Aynası iştir kişinin, lafa bakılmaz…

AKP 2011 seçimlerine veya olası bir erken seçime yeni Anayasa ile girmek istediğini her fırsatta dillendiriliyor.

Anlaşılan o ki, şimdilerde orası-burası ile oynadıkları yürürlükteki Anayasayı bir köşeye fırlatıp, yaklaşık iki yıl önce Sapanca toplantılarında şekillenen Özbudun Anayasası’nı hiçbir değişikliğe uğratmadan, toplumun önüne koymaya hazırlanıyorlar.

Bu metnin, sistemi her şeyi ile ele geçirmenin son adımı olarak algılanması elbette bir yanılsama değildir.

Tüm demokratik hak ve özgürlüklerin budandığı eşitlik ve özgürlük gibi temel insan haklarının bile hiç edildiği söz konusu metin üzerinde yoğun tartışmalar yaşandı, yaşanıyor, yaşanacak.

Cumhuriyet’in kuruluş Anayasası’nın temel niteliklerini de çöpe atan bu metin, çalışma ve kültür hayatımızla ilgili yeni yaptırımlar dayatıyor.

Bunlardan biri de, kültür-sanat alanları ile ilgili olanadır.

AKP, dilinin altındaki baklayı nihayet çıkarmış sanat ve sanat alanlarını açık biçimi ile yok saymıştır.

12 Eylül Anayasasında bile budanmamış olan 64. maddenin yerinde, deyim yerindeyse yeller esmektedir.

‘Devlet, sanatı ve sanatçıyı korur’ başlığı ile özetleyebileceğimiz bu madde, olduğu gibi çıkartılmış, yerine sanat ve sanatçı ile ilgili tek kelime bile konmamıştır.

Meselenin gün ışığına çıktığı ilk günlerde, tüm sanat alanları ortak bir irade gösterip alan temsilcileri, hukukçular, öğretim görevlileri bir araya gelerek bu meselenin ‘düzeltilmesi’ için, akıl yürüttük.

70 sanat örgütünün temsilcilerinin katılımından oluşan, Özerk Sanat Konseyi üzerinden, ‘Anayasa ve Sanat’ başlıklı bir buluşma gerçekleştirerek, ‘64. maddenin yerine ikame edilmesi gereken’ Türkiye Özerk Sanat Konseyi Yasa Tasarısı metnini hazırladık.

Anayasa hukukçularının, hocalarının ve sanat alanı temsilcilerinin süzgecinden geçen bu metin, Meclis’te grubu olan tüm siyasal partilere, meclis grup başkanlarına, dönemin Meclis Başkanı Bülent Arınç’a ve Kültür Bakanlığına iletildi.

Aradan tam bir buçuk yıl geçti.

Tek ses yok!

Kültür Bakanlığı, meseleye sahip çıkacağını söylemesine karşın suskun.

Yetmiyormuş gibi, böyle bir yasa teklifi çalışmasından habersiz gibi davranarak, bazı uygulamaları hayata katmanın peşinde.

‘Bir grup oyuncuyu’ makamında kabul eden Bakan Ertuğrul Günay, “Telif hakları meselesini çözüyoruz” diye açıklamada bulundu.

Bu açıklamanın üstünden de aylar geçti.

Nasıl çözülüyor, hangi uygulamalar geliyor, nasıl hayat bulacak, kıstasları nedir, hangi alanın telif haklarından söz ediliyor, kimler nasıl yararlanıyor?

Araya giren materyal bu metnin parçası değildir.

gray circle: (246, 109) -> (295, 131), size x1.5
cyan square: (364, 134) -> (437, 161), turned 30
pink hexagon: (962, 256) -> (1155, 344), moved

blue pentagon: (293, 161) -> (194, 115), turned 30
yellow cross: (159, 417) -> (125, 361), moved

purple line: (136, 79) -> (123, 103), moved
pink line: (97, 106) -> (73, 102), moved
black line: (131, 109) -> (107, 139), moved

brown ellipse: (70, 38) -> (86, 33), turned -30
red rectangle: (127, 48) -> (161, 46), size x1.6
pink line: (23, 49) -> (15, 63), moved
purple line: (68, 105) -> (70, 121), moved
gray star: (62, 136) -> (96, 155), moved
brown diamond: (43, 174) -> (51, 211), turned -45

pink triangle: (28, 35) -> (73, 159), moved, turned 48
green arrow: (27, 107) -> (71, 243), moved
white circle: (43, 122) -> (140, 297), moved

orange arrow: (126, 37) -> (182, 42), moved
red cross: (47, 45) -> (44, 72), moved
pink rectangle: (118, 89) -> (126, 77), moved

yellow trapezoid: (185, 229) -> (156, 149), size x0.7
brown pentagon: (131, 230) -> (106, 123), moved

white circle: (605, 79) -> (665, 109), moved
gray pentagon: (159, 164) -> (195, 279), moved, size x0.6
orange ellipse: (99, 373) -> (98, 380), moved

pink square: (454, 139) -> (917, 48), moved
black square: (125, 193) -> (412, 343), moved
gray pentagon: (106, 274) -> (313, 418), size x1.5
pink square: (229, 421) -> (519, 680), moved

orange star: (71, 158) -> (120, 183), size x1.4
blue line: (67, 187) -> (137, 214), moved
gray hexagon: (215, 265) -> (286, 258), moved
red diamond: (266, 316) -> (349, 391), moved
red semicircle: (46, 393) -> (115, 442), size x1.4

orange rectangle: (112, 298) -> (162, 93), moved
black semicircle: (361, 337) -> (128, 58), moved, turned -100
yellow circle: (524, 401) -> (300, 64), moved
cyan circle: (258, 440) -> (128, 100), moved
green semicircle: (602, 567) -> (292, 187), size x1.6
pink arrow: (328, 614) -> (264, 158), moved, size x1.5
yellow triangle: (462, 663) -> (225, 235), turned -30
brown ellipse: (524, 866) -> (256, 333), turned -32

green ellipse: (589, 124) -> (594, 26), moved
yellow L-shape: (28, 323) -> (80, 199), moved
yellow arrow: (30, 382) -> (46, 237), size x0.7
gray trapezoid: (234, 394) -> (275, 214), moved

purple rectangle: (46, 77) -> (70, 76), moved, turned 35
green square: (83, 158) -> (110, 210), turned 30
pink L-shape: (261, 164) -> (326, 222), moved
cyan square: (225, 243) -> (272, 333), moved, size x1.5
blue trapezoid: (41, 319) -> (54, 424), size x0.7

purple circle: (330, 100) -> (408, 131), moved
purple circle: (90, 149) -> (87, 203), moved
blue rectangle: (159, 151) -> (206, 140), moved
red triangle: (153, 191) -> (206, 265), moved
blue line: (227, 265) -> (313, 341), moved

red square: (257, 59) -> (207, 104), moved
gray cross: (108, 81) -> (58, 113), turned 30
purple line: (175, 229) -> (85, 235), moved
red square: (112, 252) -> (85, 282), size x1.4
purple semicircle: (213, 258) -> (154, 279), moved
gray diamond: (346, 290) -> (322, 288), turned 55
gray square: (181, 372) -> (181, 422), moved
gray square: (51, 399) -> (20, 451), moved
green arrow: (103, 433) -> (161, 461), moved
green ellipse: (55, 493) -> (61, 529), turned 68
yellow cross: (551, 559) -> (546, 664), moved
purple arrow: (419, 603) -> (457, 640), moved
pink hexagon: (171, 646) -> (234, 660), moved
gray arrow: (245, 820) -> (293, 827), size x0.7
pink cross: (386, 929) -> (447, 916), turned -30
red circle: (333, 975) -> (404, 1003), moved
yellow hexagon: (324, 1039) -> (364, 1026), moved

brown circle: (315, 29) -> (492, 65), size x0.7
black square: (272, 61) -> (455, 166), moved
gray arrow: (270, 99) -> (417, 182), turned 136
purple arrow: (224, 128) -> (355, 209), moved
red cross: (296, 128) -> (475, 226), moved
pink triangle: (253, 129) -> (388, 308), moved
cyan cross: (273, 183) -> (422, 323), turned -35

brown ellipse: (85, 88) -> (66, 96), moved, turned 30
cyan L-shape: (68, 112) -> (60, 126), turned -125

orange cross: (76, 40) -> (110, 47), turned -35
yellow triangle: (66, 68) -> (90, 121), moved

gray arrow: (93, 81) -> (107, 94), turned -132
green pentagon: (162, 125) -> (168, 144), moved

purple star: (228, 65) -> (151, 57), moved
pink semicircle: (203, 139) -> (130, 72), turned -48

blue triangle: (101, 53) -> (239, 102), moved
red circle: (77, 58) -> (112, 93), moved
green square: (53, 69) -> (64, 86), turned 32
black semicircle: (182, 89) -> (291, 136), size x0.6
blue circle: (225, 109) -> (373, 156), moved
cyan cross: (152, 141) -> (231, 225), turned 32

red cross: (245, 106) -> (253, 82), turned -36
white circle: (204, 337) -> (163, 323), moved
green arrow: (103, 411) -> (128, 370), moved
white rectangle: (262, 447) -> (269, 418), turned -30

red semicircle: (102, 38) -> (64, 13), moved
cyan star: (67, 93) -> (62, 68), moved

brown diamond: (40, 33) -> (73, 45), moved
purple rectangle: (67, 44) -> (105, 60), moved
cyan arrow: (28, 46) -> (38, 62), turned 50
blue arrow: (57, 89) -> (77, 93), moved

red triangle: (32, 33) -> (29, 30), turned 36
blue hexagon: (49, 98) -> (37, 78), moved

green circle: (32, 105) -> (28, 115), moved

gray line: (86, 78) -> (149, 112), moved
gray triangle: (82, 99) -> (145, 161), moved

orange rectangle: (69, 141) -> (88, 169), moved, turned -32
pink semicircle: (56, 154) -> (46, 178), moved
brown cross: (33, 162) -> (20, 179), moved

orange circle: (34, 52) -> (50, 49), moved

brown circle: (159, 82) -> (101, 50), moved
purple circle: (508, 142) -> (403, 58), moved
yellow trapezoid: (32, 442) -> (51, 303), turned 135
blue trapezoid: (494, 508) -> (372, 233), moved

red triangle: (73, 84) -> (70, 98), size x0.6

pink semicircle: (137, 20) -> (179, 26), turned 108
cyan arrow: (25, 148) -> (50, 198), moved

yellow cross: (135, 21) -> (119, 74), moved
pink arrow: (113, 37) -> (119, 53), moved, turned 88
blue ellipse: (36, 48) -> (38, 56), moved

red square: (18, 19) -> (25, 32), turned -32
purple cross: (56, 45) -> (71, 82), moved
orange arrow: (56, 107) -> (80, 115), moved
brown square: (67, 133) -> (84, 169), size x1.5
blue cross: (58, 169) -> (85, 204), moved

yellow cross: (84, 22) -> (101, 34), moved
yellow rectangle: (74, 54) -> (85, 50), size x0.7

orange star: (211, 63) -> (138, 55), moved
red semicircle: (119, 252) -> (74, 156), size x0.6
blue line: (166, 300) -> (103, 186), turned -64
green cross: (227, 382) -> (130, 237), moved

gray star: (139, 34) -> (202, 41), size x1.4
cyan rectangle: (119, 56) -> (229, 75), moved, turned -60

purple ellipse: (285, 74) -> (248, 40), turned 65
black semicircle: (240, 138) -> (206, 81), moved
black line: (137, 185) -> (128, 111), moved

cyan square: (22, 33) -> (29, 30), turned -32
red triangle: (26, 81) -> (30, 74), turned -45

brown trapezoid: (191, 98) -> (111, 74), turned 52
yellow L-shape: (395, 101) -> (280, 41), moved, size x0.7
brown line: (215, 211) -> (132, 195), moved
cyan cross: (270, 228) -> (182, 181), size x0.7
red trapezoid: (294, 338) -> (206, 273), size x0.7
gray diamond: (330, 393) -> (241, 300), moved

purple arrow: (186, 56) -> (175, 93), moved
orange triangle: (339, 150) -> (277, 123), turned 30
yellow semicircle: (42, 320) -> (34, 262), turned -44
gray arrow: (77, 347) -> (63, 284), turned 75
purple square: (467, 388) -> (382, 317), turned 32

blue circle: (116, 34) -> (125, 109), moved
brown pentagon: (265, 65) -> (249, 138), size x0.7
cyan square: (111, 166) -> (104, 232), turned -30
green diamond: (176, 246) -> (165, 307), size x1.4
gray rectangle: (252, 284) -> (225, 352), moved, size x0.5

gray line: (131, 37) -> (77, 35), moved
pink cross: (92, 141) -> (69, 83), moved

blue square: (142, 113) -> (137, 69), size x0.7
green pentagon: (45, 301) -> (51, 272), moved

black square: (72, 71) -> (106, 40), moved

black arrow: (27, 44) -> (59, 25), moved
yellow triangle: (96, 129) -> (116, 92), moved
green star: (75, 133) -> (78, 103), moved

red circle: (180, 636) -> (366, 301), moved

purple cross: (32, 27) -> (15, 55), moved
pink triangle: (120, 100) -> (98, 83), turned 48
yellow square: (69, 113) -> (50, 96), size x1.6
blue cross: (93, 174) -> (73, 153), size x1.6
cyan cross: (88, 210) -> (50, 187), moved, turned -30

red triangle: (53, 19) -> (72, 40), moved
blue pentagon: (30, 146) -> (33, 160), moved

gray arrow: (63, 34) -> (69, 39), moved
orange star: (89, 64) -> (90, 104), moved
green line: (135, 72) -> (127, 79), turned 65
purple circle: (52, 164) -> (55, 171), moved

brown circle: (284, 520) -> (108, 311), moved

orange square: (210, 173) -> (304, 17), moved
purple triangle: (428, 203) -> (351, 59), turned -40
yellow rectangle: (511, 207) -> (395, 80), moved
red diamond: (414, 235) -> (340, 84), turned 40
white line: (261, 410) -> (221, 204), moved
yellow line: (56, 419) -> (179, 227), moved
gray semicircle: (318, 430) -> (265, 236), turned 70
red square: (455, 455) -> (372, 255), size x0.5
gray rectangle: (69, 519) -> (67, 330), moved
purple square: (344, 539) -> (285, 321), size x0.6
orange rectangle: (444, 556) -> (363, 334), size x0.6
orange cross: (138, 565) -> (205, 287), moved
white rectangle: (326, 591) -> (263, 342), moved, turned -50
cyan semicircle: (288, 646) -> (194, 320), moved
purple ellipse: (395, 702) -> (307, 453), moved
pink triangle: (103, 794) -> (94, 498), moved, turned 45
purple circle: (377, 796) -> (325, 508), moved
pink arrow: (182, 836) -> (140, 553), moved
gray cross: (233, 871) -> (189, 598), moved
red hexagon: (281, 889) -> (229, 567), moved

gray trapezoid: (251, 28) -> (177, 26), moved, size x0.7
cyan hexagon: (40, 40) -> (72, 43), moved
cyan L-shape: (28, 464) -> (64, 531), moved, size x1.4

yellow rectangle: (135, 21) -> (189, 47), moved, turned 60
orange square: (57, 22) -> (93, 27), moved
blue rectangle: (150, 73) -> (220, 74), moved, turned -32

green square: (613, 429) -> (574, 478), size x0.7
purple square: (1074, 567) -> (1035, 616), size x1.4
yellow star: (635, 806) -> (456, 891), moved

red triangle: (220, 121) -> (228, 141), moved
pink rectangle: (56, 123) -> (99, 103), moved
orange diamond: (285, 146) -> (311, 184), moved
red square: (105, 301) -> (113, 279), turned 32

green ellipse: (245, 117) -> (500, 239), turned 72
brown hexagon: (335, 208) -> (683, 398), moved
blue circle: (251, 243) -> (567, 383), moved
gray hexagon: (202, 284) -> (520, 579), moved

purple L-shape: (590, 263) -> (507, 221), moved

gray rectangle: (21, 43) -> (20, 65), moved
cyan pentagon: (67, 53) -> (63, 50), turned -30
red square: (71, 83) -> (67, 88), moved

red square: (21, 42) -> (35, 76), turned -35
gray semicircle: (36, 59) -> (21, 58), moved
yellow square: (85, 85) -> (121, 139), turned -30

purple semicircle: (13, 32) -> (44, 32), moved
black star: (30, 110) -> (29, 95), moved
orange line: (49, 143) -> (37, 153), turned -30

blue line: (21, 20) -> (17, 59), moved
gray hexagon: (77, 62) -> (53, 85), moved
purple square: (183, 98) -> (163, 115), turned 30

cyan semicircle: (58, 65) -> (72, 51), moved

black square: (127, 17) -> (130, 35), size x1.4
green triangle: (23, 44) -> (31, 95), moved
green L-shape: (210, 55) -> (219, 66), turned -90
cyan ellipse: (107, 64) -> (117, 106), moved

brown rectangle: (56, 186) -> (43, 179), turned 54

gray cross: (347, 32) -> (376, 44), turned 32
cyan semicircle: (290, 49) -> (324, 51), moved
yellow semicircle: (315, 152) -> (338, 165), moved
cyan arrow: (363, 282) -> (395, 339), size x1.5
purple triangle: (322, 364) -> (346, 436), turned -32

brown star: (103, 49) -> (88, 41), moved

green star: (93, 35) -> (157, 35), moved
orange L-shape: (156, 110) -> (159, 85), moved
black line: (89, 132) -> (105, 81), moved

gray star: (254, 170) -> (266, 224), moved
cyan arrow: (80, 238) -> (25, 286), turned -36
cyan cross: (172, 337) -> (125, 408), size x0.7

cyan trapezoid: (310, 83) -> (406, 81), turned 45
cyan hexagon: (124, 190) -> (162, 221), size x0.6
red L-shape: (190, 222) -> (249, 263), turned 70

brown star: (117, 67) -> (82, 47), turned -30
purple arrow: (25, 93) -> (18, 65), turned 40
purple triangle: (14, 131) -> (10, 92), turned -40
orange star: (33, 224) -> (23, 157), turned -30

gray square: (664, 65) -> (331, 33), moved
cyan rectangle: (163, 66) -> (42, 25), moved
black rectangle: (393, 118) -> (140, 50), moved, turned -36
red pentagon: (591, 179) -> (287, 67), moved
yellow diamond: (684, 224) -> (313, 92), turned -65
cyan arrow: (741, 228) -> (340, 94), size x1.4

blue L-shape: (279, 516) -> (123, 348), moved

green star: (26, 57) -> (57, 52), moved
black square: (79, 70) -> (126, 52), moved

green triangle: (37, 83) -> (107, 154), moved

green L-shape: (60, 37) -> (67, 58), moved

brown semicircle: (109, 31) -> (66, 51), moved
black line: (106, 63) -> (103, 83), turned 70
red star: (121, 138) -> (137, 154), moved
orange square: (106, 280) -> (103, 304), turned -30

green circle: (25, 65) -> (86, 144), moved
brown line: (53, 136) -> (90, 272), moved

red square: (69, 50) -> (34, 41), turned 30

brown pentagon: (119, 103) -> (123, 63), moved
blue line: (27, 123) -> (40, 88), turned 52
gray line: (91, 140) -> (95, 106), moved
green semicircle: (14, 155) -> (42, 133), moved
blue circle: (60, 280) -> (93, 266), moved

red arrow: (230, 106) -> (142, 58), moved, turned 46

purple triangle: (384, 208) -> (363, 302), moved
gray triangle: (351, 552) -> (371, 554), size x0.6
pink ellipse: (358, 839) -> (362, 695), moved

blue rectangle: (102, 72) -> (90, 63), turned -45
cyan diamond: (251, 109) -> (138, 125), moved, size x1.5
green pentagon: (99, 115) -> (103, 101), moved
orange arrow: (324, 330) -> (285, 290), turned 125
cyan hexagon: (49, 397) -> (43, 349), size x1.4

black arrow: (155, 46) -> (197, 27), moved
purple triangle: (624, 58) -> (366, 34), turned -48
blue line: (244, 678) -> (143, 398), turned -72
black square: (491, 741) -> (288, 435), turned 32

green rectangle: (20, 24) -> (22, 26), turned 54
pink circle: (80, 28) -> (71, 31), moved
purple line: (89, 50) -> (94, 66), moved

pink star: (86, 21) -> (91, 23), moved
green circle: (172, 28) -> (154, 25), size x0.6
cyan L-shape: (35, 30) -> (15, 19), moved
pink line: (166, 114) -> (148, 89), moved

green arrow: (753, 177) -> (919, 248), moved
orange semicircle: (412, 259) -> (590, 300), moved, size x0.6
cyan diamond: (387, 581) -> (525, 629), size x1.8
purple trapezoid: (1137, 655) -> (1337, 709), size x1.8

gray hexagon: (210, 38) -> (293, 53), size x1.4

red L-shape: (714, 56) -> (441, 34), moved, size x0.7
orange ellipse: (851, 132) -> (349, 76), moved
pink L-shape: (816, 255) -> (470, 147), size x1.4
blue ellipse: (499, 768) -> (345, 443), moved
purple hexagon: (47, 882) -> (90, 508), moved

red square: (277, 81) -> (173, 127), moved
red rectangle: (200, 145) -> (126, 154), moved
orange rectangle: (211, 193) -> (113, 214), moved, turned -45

Gibi sorular ise yanıt bekliyor.

Sorunun yalnızca, telif haklarından ibaretmiş gibi ele alınmasıysa manidardır.

Anlaşılan, yeni bir göz boyama operasyonuyla asıl meselenin üstü örtülmek istenmektedir.

Yalnız ülkemde değil, dünyanın hiçbir ülkesinde yasalarca tanımlanmamış sanat alanlarının geleceği yoktur.

Burada, demokratik bir devletin asli görevlerini tekrar tekrar anlatarak kimsenin zamanını çalmak niyetinde değilim.

Ancak, ülkemde yaşanan bu durumun, sanat düşmanlığı anlamından başkaca bir şey ifade etmediği de açıktır.